Set the records down again exactly, apart from any pictures in them.

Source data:
[Start of Attachment]
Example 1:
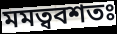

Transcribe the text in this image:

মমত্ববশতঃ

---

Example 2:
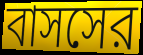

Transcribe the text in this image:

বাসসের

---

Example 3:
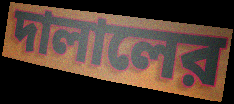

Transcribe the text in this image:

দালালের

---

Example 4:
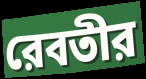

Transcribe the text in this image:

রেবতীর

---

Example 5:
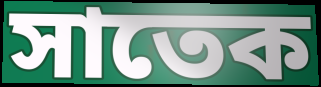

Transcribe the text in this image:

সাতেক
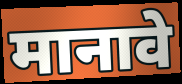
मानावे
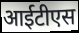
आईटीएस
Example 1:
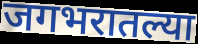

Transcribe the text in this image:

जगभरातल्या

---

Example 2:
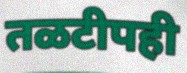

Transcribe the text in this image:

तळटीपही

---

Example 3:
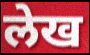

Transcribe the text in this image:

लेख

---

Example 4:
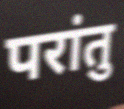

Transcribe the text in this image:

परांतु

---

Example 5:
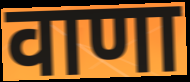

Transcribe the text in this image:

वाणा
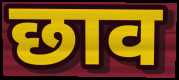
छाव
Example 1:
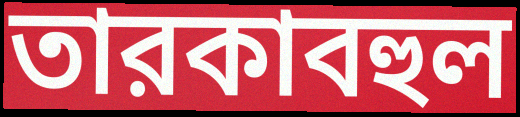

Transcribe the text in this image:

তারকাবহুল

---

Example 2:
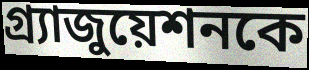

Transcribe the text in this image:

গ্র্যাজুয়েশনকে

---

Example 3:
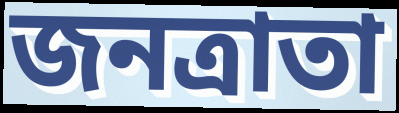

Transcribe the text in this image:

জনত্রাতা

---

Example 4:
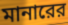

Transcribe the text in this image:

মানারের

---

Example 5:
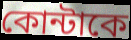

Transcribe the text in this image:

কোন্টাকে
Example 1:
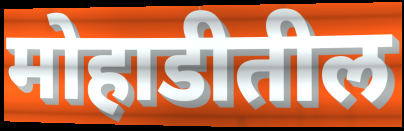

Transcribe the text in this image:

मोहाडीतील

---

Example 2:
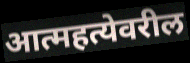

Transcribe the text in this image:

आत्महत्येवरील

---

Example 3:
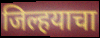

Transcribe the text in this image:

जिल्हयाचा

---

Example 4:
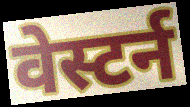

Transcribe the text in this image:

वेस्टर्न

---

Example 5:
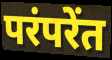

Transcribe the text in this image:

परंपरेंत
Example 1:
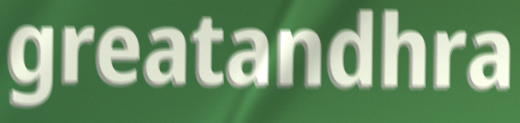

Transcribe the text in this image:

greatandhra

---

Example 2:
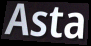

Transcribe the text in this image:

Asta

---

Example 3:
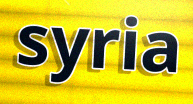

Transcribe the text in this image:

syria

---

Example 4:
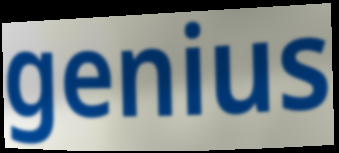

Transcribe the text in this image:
[End of Attachment]
- Answer to this task:
Example 1:

Transcribe the text in this image:

মমত্ববশতঃ

---

Example 2:

Transcribe the text in this image:

বাসসের

---

Example 3:

Transcribe the text in this image:

দালালের

---

Example 4:

Transcribe the text in this image:

রেবতীর

---

Example 5:

Transcribe the text in this image:

সাতেক
मानावे
आईटीएस
Example 1:

Transcribe the text in this image:

जगभरातल्या

---

Example 2:

Transcribe the text in this image:

तळटीपही

---

Example 3:

Transcribe the text in this image:

लेख

---

Example 4:

Transcribe the text in this image:

परांतु

---

Example 5:

Transcribe the text in this image:

वाणा
छाव
Example 1:

Transcribe the text in this image:

তারকাবহুল

---

Example 2:

Transcribe the text in this image:

গ্র্যাজুয়েশনকে

---

Example 3:

Transcribe the text in this image:

জনত্রাতা

---

Example 4:

Transcribe the text in this image:

মানারের

---

Example 5:

Transcribe the text in this image:

কোন্টাকে
Example 1:

Transcribe the text in this image:

मोहाडीतील

---

Example 2:

Transcribe the text in this image:

आत्महत्येवरील

---

Example 3:

Transcribe the text in this image:

जिल्हयाचा

---

Example 4:

Transcribe the text in this image:

वेस्टर्न

---

Example 5:

Transcribe the text in this image:

परंपरेंत
Example 1:

Transcribe the text in this image:

greatandhra

---

Example 2:

Transcribe the text in this image:

Asta

---

Example 3:

Transcribe the text in this image:

syria

---

Example 4:

Transcribe the text in this image:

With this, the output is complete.